ACTIONS TO TAKE:
(1) State whether each of the following statements agrees with the study eligibility criteria, answering yes or no and quoting the deciding words: (a) Subjects up to 60 years of age may enroll. (b) A person who smokes may still take part if they have not smoked within 2 days prior to the study. (c) A subject with a BMI above 39.5 is excluded.
(2) Extend the study eligibility criteria by writing the exclusion items that follow the last one shown.

··· EXCERPT PROVIDED ···

Accepts Healthy Volunteers

Inclusion criteria

  1. Subject must have the ability to understand and provide written informed consent
  2. Adult subjects 18 to 50 years of age.
  3. Subject must be willing and able to comply with study procedures and duration.
  4. Subject is a non-smoker or who has not smoked within 2 days prior to the study.
  5. Male or female of any race.
  6. Cleared same day Health Assessment form and health screening.
  7. Subject demographics include a range of skin pigmentations, including at least 2 darkly pigmented subjects or 15% of the subject pool, whichever is larger.
  8. Successful Perfusion Index Ulnar/Ulnar+Radial Ratio test showing adequate collateral blood flow.

Exclusion criteria

Subjects who meet any of the following criteria will be excluded from the study:

  1. Subject is considered as being morbidly obese (defined as BMI >39.5)

  2. Compromised circulation, injury, or physical malformation of fingers, hands, ears or forehead/skull or other sensor sites which would limit the ability to test sites needed for the study. (Note: Certain malformations may still allow subjects to participate if the condition is noted and would not affect the sites utilized.)

··· EXTRACTED DATA ···

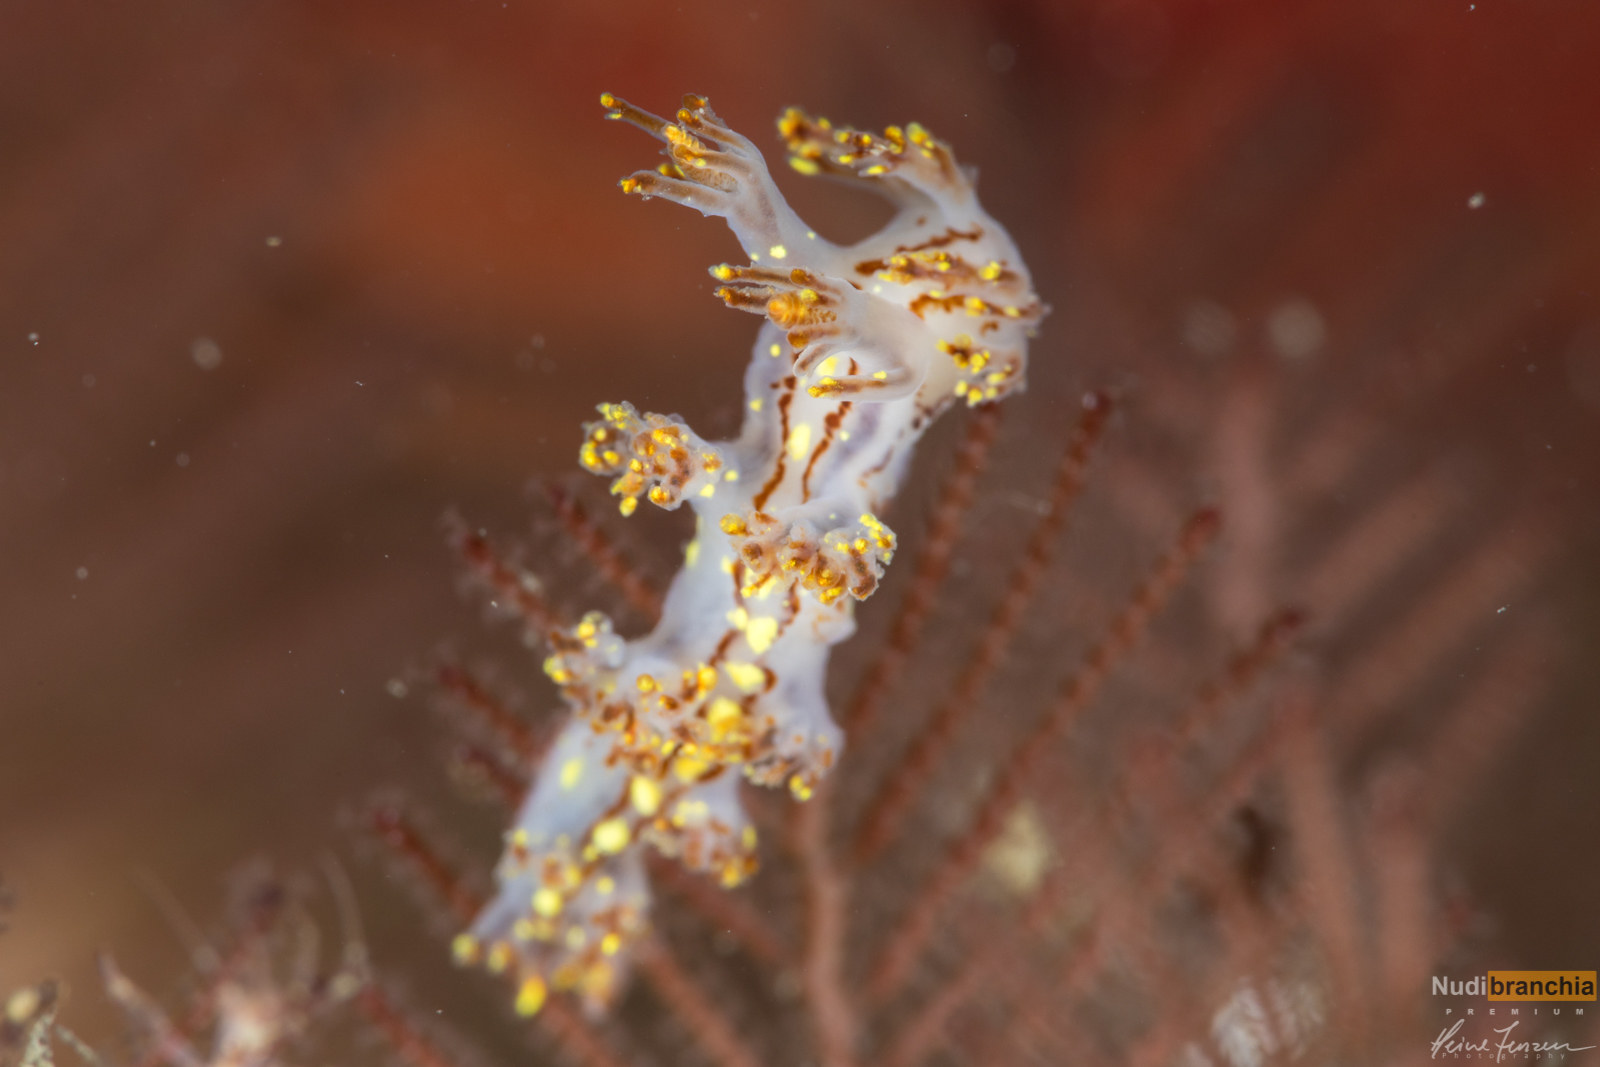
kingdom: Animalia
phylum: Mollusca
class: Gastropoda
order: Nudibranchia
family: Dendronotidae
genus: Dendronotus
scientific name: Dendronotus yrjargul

···

ANSWERS PROVIDED:
(1)
(a) No: "Adult subjects 18 to 50 years of age."
(b) Yes: "Subject is a non-smoker or who has not smoked within 2 days prior to the study."
(c) Yes: "Subject is considered as being morbidly obese (defined as BMI >39.5)"

(2)
  3. Females of childbearing potential, who are pregnant, who are trying to get pregnant or who have a urine test positive for pregnancy on the day of the study

  4. Subjects with COHb levels >3% as assessed by CO-Oximetry during the procedure

  5. tHb < 10 g/dl as assessed by CO-Oximetry during the procedure

  6. MetHb ≥ 2% as assessed by CO-Oximetry during the procedure

  7. Subjects with known respiratory conditions such as:

    1. uncontrolled / severe asthma,
    2. flu,
    3. pneumonia / bronchitis,
    4. shortness of breath / respiratory distress,
    5. unresolved respiratory or lung surgery,
    6. emphysema, COPD, lung disease

  8. Subjects with known heart or cardiovascular conditions such as:

    1. Hypertension: systolic >140mmHg, or Diastolic >90mmHg on 3 consecutive readings.
    2. have had cardiovascular surgery
    3. Chest pain (angina)
    4. heart rhythms other than a normal sinus rhythm or
    5. with respiratory sinus arrhythmia
    6. previous heart attack
    7. blocked artery
    8. unexplained shortness of breath
    9. congestive heart failure (CHF)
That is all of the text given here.